Car Driving Game AI - Status Update
Gaming
Car Driving Game AI - Status Update
Introduction
Hey everyone, it's Sebastian from MReal here. It's been a while since my last video. I've been focusing on live streams on YouTube, mainly showcasing the driving AI system for Traction Point, the game you're currently viewing. I understand live streams aren't for everyone - some of you may prefer shorter, more coherent, and well-planned videos. This update is for you.
Today, we'll be doing a status check on the driving AI system I've been working on. Rest assured, this channel won't turn into a live stream-only channel; there will be plenty of traditional videos in the future. Let's dive into Traction Point's driving AI system.
AI System Overview
If you've watched my previous videos, you've seen AI agents driving around. We've had that functionality for a while, but they weren't very good at it. Now, they've significantly improved.
Radio System
A crucial feature that has improved the driving AI is the radio system. You'll note the radio menu on the right with some contacts. Currently, we have one contact: "Scout in shed," which controls the car you see inside the wreckage.
Using this radio system, you can select a contact and issue orders like "Move here". This system finds a place on the nav mesh for the target. The debug sphere shows this, with dynamic nav mesh obstacles that agents navigate around. These obstacles disappear if the vehicle moves fast enough, reappearing when it slows down or stops.
The target system still needs refinement for more intelligent decision-making. The AI can execute reverse turns, a new feature that hasn’t been in the game long. It will also try to avoid obstacles dynamically using 'whiskers' – raycasts that detect obstacles in front and behind the vehicle.
Dynamic Object Avoidance
The AI uses whiskers for dynamic object avoidance. When the whiskers detect an obstacle, they turn red. These whiskers help determine the distance and angle to obstacles. This system ensures the vehicle avoids collisions as best as possible, although there's still room for improvement.
Challenges
Several challenges remain, such as:
- Nav Mesh Islands: Sometimes, obstacles create isolated nav mesh areas. The AI can navigate this by using soft nav mesh obstacles, allowing it to ignore obstacles for pathfinding if necessary.
- Hard Nav Mesh Obstacles: Some obstacles, like gates, should never be crossed. The AI respects these as hard obstacles, ensuring realistic behavior.
- Mother Vehicle Navigation: The larger 'mother vehicle' struggles with tight spaces. It has its own nav mesh due to its size, but it needs more work to handle complex environments.
Future Work
There are still issues to iron out, especially with the mother vehicle. More intelligent destination selection and handling of tight spaces are required. Improvements will continue, aiming to offer a realistic and entertaining AI driving experience.
Conclusion
That's a wrap for this status update. If you're interested in the code behind this system, let me know. It's complex, incorporating fuzzy logic controllers, state machines, and is primarily written in Zig, with some C++ libraries. I'm considering covering the AI logic in a live stream if there's enough interest.

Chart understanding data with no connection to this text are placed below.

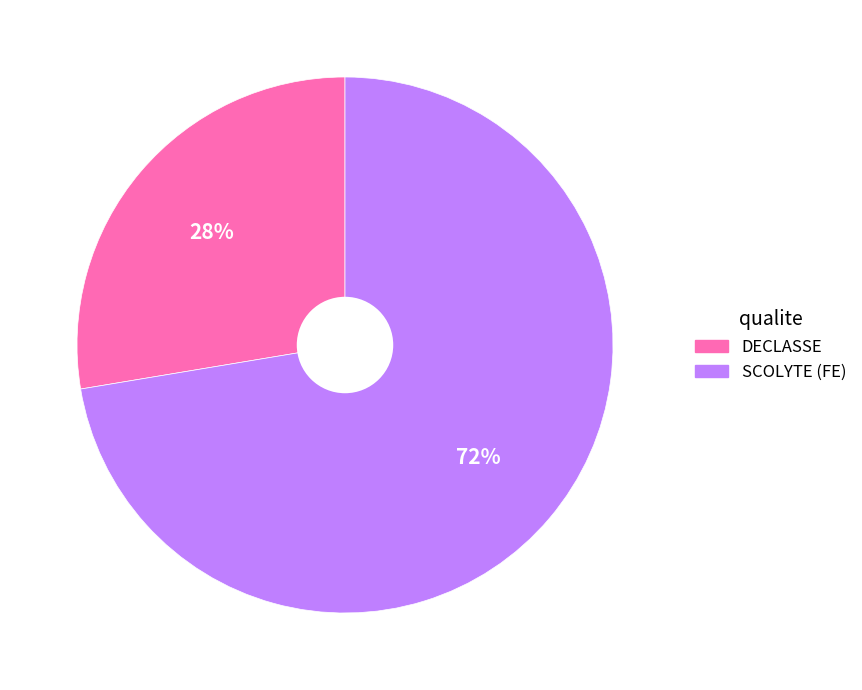

The SCOLYTE (FE) slice represents 72% of the pie. True or false?

True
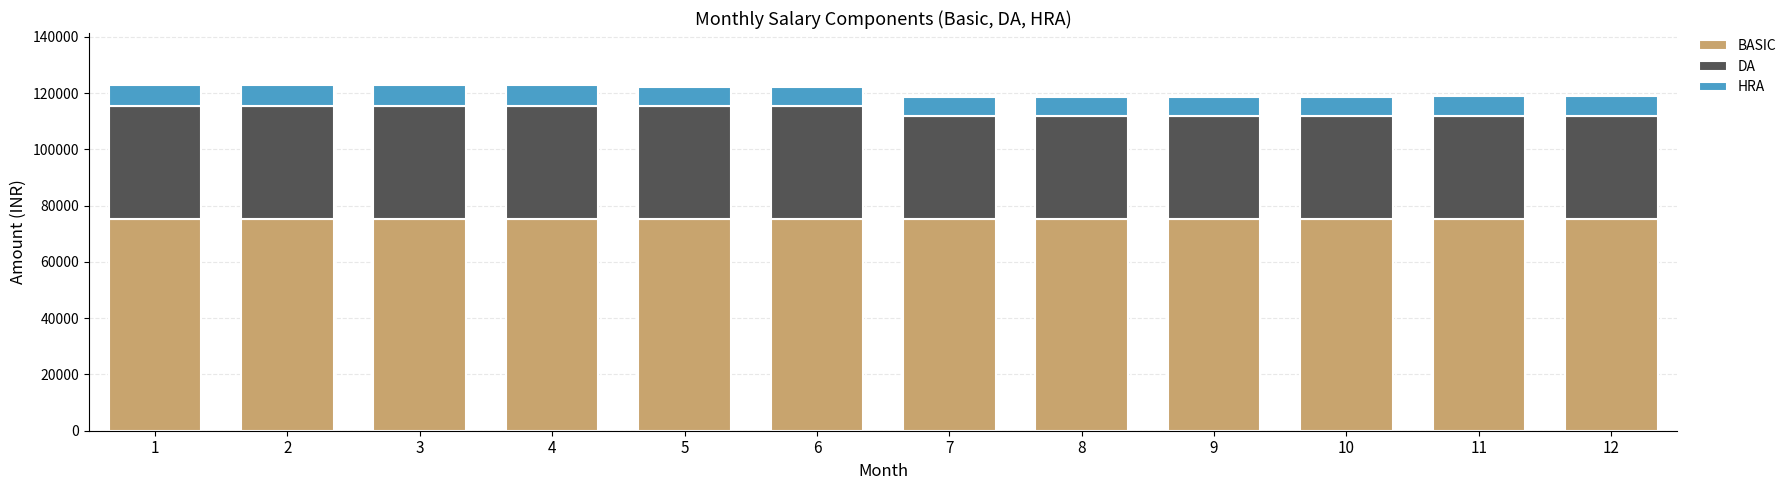

What is the lowest value of the BASIC series?

75400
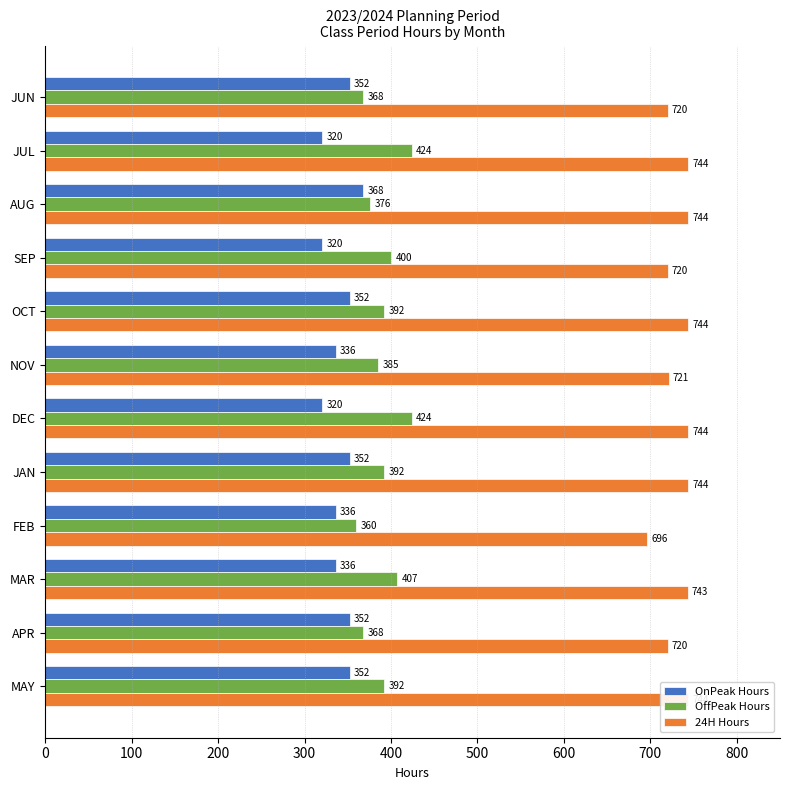

Reading left to right, what are all the values shown in this chart?

OnPeak Hours: 352	320	368	320	352	336	320	352	336	336	352	352
OffPeak Hours: 368	424	376	400	392	385	424	392	360	407	368	392
24H Hours: 720	744	744	720	744	721	744	744	696	743	720	744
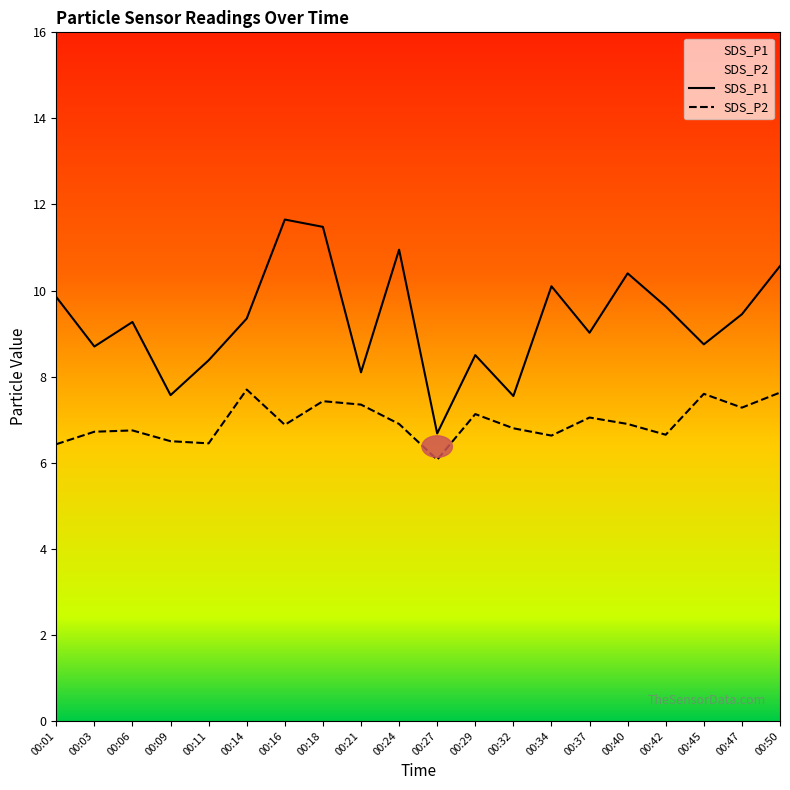

Rank the categories by SDS_P1 value from highest to lowest.

00:16, 00:18, 00:24, 00:50, 00:40, 00:34, 00:01, 00:42, 00:47, 00:14, 00:06, 00:37, 00:45, 00:03, 00:29, 00:11, 00:21, 00:09, 00:32, 00:27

Remember to subscribe for more updates. Enjoy your summer, and check back for more content on Traction Point. See you in the next video!
Keywords
AI driving system, Traction Point, radio system, dynamic object avoidance, nav mesh, mother vehicle, whiskers, fuzzy logic controller, Zig programming language, state machines
FAQ
Q1: What is the new feature in the AI driving system? A1: The radio system that allows you to issue orders to AI agents and the implementation of reverse turns are new features in the AI driving system.
Q2: How does the AI avoid dynamic obstacles? A2: The AI uses 'whiskers,' which are raycasts that detect obstacles and help the vehicle avoid collisions dynamically.
Q3: What are some challenges still faced by the AI system? A3: Challenges include handling nav mesh islands, respecting hard nav mesh obstacles, and navigating tight spaces with the larger mother vehicle.
Q4: What programming languages are used in the AI system? A4: The AI logic is primarily written in Zig, with some C++ libraries.
Q5: Will traditional video updates continue? A5: Yes, there will be more traditional video updates in the future. This channel will not turn into a live stream-only channel.